● Text shown:
During the shut-in period, the fracturing fluid has two aspects of influence on the shale matrix. Its first is to flow into the matrix to reduce the relative gas permeability. Second is that the imbibed fracturing fluid induces micro-fractures in the shale matrix to increase the absolute permeability of shale reservoirs. Those two influences were proved in the experiment [17]. The model in this paper can combine the influences to optimize the shut-in time in shale gas formations.

3.2.1. Relative Permeability

The gas-water relative permeability and capillary curves are essential to the calculation of the gas-water flow in porous mediums. The experimental data of gas-water relative permeability and capillary pressure can usually be fitted with the power functions given below [21].

$$k_{rw}=s_e{}^{\frac{2+3\lambda }{\lambda }},k_{rg}={(1-s_e)}^2(1-s_e{}^{\frac{2+\lambda }{\lambda }}),$$

(9)

$$p_c=p_d{s}_e{}^{-1/\lambda },$$

(10)

where $s_e$ is the effective water saturation, and $s_e=(s_w-s_{wr})/(1-s_{wr}-s_{or})$. $\lambda$ is related to the pore size distribution [22].

The original data of the relative permeability curves and capillary curves are shown in Figure 2 and Figure 3. They were originally from the experimental results from Charoenwongsa (2011, 2013) and Lu (2014) [15,16,23]. The shale cores in the imbibition experiment and relative permeability experiment were also from the Woodford Shale formation. Due to the fact that the Brooks–Corey relation originated from the experimental data of sand cores, these data from shale cores cannot be well fitted by Equations (9) and (10). The specific power functions used to fit these data are given in Equations (11)–(13), and the value of the determination coefficients of Equations (11)–(13) are all above 0.98, which shows the perfect agreement between these fitting equations and the experimental data [24].

$$k_{rw}=0.0784s_e{}^2-0.0019s_e+0.0014,$$

(11)

$$k_{rg}=-0.2129s_e{}^3+0.5871s_e{}^2-0.5428s_e+0.1711,$$

(12)

$$p_c=-29.281s_e{}^5+112.39s_e{}^4-174.97s_e{}^3+138.63s_e{}^2-56.075s_e+9.3115[\mathrm{MPa}].$$

(13)

● What the exercise asks: Translate this sentence from the shale gas permeability text above into Spanish: "The shale cores in the imbibition experiment and relative permeability experiment were also from the Woodford Shale formation."

● Excerpted data:
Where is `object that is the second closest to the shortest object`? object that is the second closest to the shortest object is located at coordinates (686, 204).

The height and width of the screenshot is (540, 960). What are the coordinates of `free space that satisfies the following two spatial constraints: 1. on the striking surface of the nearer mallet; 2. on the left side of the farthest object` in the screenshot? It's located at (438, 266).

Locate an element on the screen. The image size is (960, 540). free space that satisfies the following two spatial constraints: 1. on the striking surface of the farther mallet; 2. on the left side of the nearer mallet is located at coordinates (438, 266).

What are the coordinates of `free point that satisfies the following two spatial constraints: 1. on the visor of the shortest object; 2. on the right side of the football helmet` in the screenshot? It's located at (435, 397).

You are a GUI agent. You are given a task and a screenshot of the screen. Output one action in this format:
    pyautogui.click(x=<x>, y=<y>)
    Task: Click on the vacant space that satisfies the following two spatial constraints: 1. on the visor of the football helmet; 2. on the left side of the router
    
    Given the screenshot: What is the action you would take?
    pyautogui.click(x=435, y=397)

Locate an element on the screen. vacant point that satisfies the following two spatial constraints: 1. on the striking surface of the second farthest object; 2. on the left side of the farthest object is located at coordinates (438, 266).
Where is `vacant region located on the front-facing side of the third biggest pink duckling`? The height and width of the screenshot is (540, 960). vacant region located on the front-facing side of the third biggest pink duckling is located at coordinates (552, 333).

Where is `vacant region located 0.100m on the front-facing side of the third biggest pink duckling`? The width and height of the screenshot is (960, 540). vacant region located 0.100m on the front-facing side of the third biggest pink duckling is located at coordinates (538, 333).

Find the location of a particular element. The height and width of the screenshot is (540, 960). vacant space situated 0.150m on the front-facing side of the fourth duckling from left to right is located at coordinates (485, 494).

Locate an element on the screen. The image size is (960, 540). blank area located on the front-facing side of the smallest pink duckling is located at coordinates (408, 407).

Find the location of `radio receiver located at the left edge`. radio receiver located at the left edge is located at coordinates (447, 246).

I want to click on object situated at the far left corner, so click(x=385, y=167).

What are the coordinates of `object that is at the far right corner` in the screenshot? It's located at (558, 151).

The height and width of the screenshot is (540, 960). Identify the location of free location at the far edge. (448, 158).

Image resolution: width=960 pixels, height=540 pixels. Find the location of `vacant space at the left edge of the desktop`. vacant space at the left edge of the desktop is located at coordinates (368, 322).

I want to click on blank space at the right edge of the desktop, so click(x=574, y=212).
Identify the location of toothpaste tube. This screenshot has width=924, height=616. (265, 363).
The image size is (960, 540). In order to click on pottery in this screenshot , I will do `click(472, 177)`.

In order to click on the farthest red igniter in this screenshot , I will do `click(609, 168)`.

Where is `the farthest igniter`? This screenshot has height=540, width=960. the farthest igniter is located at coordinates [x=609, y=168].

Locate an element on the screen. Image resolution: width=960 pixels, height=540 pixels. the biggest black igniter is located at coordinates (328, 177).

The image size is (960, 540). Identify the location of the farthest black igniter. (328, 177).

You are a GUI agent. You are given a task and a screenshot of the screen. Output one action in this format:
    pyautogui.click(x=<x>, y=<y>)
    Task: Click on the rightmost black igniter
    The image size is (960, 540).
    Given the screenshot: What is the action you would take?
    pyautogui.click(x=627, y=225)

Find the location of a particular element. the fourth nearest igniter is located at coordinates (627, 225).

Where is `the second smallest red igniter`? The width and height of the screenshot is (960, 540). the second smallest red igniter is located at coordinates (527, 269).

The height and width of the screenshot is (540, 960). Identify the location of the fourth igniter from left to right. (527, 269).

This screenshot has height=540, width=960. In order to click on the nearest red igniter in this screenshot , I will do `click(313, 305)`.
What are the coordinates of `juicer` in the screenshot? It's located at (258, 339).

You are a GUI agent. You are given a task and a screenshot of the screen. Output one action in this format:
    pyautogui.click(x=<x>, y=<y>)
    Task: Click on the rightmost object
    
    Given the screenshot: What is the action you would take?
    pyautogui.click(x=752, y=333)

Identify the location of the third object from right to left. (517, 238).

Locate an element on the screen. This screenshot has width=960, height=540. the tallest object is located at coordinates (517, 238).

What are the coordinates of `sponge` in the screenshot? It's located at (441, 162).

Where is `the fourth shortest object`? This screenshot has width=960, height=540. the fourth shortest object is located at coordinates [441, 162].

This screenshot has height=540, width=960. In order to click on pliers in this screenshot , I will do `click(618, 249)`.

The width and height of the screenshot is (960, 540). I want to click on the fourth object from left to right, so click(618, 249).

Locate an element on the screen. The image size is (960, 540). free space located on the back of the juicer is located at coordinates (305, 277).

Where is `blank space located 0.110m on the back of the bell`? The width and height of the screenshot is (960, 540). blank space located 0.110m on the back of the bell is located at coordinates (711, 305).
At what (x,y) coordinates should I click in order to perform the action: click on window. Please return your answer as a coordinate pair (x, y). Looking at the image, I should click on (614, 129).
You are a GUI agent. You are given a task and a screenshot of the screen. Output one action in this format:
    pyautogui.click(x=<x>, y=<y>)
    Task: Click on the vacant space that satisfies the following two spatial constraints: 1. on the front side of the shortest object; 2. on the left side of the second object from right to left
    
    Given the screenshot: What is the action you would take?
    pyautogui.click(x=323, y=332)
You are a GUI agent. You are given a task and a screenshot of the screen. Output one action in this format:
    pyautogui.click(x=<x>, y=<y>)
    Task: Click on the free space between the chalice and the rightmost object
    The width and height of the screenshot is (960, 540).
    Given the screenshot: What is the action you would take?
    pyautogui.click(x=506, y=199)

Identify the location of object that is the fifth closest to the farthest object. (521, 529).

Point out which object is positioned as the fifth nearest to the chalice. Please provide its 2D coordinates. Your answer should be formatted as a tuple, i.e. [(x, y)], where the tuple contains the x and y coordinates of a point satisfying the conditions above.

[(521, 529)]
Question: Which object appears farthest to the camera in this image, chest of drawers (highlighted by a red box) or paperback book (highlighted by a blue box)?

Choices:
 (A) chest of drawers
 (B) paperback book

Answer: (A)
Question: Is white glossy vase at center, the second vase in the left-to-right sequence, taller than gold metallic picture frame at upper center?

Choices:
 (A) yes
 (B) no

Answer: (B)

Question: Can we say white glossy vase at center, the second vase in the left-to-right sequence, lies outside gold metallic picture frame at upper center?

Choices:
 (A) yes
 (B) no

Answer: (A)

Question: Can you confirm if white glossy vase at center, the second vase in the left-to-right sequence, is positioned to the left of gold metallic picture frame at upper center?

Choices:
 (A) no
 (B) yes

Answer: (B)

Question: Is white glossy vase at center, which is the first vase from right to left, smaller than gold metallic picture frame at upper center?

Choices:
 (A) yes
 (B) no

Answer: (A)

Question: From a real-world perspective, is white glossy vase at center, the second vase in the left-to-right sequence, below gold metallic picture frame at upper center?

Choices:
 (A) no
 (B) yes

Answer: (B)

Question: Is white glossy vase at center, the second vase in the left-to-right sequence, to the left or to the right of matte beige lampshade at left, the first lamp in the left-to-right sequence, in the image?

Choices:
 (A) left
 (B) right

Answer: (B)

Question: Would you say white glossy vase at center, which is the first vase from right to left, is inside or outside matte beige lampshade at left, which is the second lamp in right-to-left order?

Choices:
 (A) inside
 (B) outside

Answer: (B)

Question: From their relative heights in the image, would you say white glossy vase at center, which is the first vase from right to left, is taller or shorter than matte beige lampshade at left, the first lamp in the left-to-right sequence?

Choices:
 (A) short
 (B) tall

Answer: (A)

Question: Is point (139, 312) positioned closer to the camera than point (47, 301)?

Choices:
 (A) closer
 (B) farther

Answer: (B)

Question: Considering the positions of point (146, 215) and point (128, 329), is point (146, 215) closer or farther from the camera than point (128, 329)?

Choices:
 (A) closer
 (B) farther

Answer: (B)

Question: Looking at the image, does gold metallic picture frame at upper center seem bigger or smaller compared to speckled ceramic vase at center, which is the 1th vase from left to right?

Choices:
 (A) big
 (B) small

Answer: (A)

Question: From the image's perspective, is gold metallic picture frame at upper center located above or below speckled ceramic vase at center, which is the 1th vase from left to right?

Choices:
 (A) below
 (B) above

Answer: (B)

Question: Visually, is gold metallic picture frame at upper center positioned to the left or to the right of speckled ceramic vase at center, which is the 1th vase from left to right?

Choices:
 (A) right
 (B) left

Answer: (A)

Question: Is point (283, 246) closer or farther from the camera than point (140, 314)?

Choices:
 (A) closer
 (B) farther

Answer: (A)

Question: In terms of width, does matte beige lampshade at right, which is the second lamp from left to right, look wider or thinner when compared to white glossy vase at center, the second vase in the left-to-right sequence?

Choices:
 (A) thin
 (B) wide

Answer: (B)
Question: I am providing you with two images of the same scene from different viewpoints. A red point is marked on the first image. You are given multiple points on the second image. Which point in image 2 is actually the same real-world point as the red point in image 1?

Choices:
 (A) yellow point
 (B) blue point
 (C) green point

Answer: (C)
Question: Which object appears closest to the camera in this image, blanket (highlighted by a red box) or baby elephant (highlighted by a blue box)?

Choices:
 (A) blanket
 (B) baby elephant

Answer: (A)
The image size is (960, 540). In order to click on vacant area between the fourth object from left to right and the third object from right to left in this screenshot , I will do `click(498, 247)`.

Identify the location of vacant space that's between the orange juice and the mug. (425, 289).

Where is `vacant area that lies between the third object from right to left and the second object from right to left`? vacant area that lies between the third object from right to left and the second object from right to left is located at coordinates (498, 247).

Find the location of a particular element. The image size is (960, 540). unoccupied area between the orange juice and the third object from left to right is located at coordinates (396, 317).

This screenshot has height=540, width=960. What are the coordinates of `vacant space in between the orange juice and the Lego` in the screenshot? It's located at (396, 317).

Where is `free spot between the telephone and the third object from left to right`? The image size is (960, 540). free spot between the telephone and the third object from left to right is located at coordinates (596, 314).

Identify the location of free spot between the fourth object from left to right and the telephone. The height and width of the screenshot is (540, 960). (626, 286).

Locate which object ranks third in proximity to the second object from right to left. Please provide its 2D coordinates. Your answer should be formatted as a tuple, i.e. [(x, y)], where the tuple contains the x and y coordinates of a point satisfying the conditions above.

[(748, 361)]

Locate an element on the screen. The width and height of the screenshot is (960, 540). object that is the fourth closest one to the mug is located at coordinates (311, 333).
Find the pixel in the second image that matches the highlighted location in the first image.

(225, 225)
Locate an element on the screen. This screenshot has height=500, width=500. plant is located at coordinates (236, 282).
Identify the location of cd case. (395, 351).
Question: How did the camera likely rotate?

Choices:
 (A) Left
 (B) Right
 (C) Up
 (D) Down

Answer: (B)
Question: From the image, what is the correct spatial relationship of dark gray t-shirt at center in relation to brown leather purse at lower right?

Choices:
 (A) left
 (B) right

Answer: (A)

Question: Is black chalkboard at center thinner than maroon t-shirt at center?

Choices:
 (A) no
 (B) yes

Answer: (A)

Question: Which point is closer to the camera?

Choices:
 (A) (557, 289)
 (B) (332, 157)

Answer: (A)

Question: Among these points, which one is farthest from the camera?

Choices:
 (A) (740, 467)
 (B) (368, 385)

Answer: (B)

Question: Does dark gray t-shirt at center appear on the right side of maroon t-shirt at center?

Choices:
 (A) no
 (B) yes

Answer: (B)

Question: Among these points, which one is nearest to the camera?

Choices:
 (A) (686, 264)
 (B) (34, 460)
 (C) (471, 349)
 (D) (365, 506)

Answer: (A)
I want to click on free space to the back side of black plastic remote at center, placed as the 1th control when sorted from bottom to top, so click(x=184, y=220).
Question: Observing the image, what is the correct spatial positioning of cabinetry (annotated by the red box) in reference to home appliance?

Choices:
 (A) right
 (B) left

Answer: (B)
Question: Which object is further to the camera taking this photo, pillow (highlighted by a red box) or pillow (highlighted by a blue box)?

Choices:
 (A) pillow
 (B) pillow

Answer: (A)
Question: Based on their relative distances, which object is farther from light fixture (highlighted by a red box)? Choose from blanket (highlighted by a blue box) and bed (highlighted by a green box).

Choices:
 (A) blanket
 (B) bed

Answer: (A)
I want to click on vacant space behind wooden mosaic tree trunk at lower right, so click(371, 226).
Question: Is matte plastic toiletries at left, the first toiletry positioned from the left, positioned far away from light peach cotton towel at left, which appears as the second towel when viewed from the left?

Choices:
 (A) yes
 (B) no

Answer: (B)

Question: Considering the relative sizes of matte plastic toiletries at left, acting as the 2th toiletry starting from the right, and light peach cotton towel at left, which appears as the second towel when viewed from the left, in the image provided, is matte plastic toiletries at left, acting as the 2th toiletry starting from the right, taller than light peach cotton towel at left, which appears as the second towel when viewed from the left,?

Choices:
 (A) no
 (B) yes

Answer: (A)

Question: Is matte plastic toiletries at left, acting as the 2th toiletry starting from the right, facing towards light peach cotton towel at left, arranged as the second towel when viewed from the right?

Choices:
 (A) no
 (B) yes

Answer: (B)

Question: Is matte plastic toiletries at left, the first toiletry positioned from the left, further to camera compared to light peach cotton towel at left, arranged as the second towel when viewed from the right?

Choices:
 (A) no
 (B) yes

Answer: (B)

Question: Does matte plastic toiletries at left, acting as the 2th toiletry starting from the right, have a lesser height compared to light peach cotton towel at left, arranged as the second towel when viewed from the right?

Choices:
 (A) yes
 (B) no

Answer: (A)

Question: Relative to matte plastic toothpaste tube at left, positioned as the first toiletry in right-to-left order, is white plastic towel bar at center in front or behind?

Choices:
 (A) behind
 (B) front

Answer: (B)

● Response for this exercise: Los núcleos de lutita del experimento de imbibición y del experimento de permeabilidad relativa también procedían de la formación Woodford Shale.